[Data records]
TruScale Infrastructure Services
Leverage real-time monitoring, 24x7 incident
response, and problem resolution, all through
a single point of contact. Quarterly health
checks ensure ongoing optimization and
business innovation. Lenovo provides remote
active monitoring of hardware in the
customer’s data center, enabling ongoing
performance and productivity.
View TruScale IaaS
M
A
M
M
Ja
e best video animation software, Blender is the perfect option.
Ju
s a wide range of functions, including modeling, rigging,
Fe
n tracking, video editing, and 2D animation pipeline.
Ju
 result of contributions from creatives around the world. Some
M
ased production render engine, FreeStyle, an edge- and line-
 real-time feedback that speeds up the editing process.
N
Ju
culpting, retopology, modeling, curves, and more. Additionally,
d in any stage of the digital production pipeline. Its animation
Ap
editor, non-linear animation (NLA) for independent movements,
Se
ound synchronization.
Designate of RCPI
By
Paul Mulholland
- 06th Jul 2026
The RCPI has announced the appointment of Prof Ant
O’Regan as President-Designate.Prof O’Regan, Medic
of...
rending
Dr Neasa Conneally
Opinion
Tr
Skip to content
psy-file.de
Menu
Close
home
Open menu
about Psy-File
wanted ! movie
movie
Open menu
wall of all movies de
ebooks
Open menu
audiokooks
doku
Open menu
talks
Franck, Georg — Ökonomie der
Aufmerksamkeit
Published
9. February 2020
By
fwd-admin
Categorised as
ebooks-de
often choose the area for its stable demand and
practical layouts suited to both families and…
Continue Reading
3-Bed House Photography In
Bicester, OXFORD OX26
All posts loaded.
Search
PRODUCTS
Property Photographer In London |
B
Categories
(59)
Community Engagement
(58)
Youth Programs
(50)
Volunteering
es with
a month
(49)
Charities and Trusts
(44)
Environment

WHAT YOU NEED TO DO.
The word "monitoring" appears in some lines of the records. Please work out how many and reply with that number only.

TASK OUTPUT.
2